SOURCE MATERIAL Start Marker
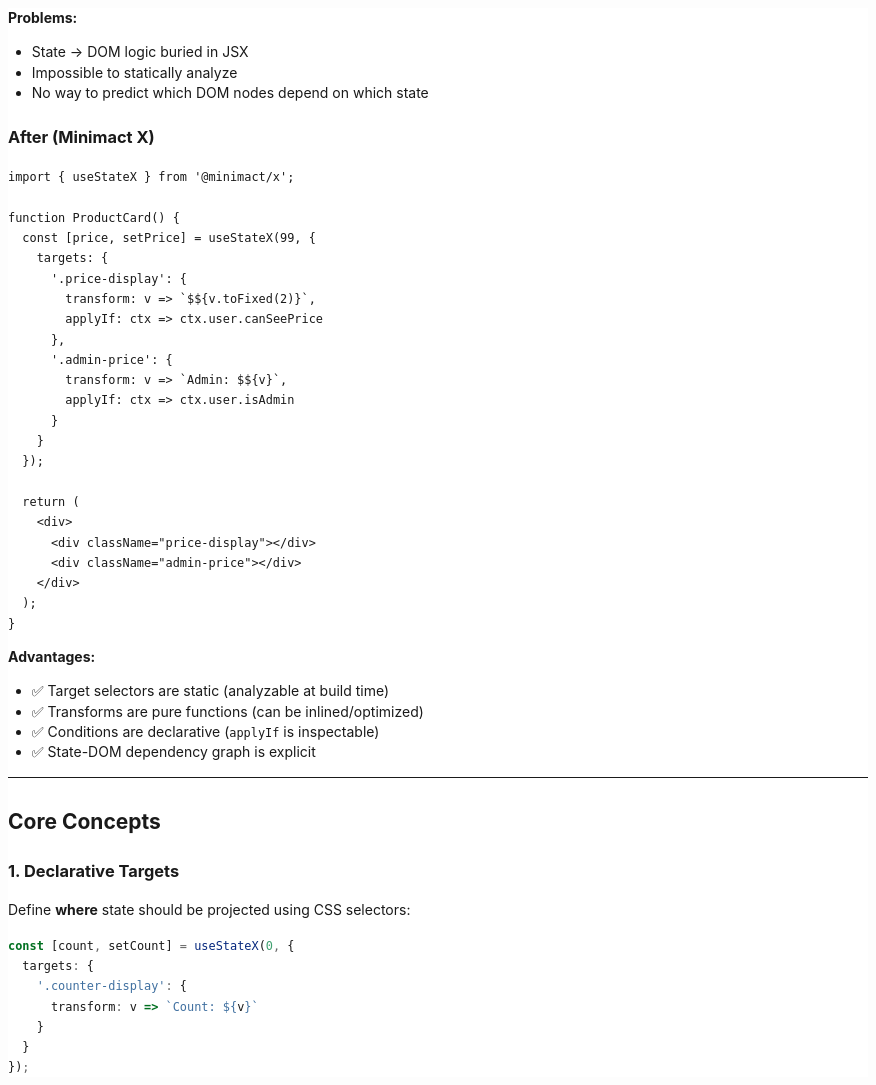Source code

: **Problems:**
- State → DOM logic buried in JSX
- Impossible to statically analyze
- No way to predict which DOM nodes depend on which state

### After (Minimact X)

```tsx
import { useStateX } from '@minimact/x';

function ProductCard() {
  const [price, setPrice] = useStateX(99, {
    targets: {
      '.price-display': {
        transform: v => `$${v.toFixed(2)}`,
        applyIf: ctx => ctx.user.canSeePrice
      },
      '.admin-price': {
        transform: v => `Admin: $${v}`,
        applyIf: ctx => ctx.user.isAdmin
      }
    }
  });

  return (
    <div>
      <div className="price-display"></div>
      <div className="admin-price"></div>
    </div>
  );
}
```

**Advantages:**
- ✅ Target selectors are static (analyzable at build time)
- ✅ Transforms are pure functions (can be inlined/optimized)
- ✅ Conditions are declarative (`applyIf` is inspectable)
- ✅ State-DOM dependency graph is explicit

---

## Core Concepts

### 1. Declarative Targets

Define **where** state should be projected using CSS selectors:

```typescript
const [count, setCount] = useStateX(0, {
  targets: {
    '.counter-display': {
      transform: v => `Count: ${v}`
    }
  }
});
```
SOURCE MATERIAL End Marker
■ **PROBLEM TO WORK ON**
The number of lines in the data holding the string "user" is the whole answer.

■ **ANSWER SECTION**
2